Source:
= Conflict of the Ages =

Book series by Ellen G. White

The Conflict of the Ages is a book series written by American religious author Ellen G. White (1827–1915).

==Overview==

The books follow the supposed Biblical history of the world, with special focus on the conflict between Christ and Satan. The series starts with the pre-creation rebellion of Satan in Heaven, then moves on to the creation of the earth, the fall of Adam and Eve into sin, the Old Testament, the birth and ministry of Jesus until His ascension, then the early Christian church, the Dark Ages, the Protestant reformation, the last days of earth's history, the second coming of Christ, the millennium, and the destruction of sin and finally the recreation of earth and God's kingdom with man for eternity. This progression explains in detail the Seventh-day Adventist (SDA) understanding of the conflict between Christ and Satan and their understanding of the Bible and much of world history. Mrs. White wrote the books based on her research of other authors and special information which she claimed to receive through visions from God. The books thus include unique insights and concepts not found in other works of the time.

==Controversy==

Some Seventh-day Adventists have viewed Ellen G. White's writings, in particular the Conflict of the Ages series, as authoritative, verbally inspired by God, virtually on par with the Bible. However, Ellen White herself did not hold those views: her son, W.C. White, wrote in 1912 "Mother never thought that the readers would take it as authority on historical dates or use it to settle controversy regarding details of history, and she does not now feel that it should be used in that way."

Instead, Ellen White's purpose in writing the Conflict of the Ages series was to demonstrate God's love throughout the events of world history, and in so doing, defend the character of God.

==History==

The idea for the Conflict of the Ages series originated from an 1858 book written by Ellen White, titled Spiritual Gifts Vol. 1: The Great Controversy between Christ and His Angels, and Satan and His Angels. The success of the book led to plans for the book to be expanded into four volumes, titled The Spirit of Prophecy. The first volume was published in 1870, the last in 1884.

Records:
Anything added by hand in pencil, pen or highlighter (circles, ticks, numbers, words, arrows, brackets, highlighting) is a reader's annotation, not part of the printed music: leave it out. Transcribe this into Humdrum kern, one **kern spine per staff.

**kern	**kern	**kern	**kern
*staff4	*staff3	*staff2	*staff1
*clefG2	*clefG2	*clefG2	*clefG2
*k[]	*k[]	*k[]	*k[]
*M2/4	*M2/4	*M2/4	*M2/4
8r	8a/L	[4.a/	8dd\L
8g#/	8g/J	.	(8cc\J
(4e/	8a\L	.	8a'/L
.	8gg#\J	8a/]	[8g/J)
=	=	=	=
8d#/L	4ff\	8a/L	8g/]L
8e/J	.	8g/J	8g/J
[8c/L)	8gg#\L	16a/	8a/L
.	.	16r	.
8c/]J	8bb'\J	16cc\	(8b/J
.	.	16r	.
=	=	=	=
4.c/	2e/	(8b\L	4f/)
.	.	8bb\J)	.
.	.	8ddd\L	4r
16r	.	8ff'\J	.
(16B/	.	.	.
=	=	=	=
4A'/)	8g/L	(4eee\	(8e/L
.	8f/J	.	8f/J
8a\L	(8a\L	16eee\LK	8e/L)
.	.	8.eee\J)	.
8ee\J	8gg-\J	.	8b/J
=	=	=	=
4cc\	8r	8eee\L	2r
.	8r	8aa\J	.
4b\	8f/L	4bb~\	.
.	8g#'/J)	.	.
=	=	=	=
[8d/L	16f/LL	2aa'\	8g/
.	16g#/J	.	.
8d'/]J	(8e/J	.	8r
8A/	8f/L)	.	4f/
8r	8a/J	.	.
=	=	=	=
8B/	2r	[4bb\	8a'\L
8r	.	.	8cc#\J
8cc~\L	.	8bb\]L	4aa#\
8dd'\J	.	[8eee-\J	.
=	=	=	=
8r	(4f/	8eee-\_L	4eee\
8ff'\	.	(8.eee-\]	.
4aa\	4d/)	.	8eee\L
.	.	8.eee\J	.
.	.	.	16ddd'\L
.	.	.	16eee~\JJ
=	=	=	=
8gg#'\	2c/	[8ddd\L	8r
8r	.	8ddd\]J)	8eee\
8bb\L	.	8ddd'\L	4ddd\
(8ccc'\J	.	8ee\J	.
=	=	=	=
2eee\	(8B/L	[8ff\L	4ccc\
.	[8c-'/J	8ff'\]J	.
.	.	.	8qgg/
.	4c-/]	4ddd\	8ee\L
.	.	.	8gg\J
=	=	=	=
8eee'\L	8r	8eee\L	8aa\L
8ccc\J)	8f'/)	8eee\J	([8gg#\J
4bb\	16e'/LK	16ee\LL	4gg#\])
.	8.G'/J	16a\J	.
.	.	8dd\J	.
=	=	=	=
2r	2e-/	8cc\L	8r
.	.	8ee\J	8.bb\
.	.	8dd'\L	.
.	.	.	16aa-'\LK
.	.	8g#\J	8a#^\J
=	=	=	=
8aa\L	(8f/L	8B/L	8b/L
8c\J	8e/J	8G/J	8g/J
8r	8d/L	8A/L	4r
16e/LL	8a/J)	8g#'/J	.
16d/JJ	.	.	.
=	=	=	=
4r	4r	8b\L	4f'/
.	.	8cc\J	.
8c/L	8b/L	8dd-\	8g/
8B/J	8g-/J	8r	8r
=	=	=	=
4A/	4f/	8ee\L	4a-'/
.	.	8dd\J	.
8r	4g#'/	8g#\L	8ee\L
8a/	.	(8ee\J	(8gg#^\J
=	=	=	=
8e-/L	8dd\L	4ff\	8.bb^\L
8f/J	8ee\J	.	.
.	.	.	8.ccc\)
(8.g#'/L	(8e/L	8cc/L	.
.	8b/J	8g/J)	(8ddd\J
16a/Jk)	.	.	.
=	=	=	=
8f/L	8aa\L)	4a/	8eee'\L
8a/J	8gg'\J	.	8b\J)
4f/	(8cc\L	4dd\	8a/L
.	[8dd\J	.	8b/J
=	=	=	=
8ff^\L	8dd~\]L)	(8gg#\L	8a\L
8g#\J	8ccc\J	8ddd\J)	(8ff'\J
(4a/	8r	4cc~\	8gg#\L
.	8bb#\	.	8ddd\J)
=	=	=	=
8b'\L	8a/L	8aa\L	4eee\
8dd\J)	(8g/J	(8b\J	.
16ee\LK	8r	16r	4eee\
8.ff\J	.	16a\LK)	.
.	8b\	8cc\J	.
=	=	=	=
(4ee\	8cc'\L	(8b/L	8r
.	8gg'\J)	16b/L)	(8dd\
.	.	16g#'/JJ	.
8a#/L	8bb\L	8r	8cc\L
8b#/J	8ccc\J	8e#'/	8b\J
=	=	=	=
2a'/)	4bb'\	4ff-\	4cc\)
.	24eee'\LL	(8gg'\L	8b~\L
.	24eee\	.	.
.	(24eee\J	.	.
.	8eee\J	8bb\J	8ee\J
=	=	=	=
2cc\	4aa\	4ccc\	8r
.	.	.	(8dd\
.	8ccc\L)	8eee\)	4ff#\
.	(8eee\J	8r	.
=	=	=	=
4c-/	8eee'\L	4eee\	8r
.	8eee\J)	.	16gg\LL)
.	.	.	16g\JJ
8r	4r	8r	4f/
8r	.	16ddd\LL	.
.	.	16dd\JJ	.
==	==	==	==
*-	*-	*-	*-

Task instructions:
Carry on the article on the Conflict of the Ages series from the point where it stops. The lines have no connection to the article on the Conflict of the Ages series.

Reply:
By 1888, sales had been so great that the publisher informed Ellen White that they needed to completely reset the type for the book because the old type had worn out. The Great Controversy was rewritten for a wider audience, and was expanded to its current five volumes; the name "Conflict of the Ages" was applied to the series for the first time. Two of the volumes written during this era, Patriarchs and Prophets and The Desire of Ages, were written with the aftermath of the 1888 Minneapolis General Conference in mind; the volumes succeeded in rooting legalism out of the Seventh-day Adventist church.

Then in 1917, the series was completed for the last time. Citations were added to keep up with modern sourcing standards. This edition of the Conflict of the Ages was almost entirely overseen by the author Ellen White; the last two chapters of volume two, Prophets and Kings, were assembled from Ellen White's notes in order to complete the work.

==Books==

=== Patriarchs and Prophets (1890)===
Volume 1 covers from the rebellion of Satan in heaven to King David.

=== Prophets and Kings (1917) ===
Volume 2 covers events from King Solomon to Malachi.

=== The Desire of Ages (1898)===

Volume 3 covers the life and ministry of Jesus.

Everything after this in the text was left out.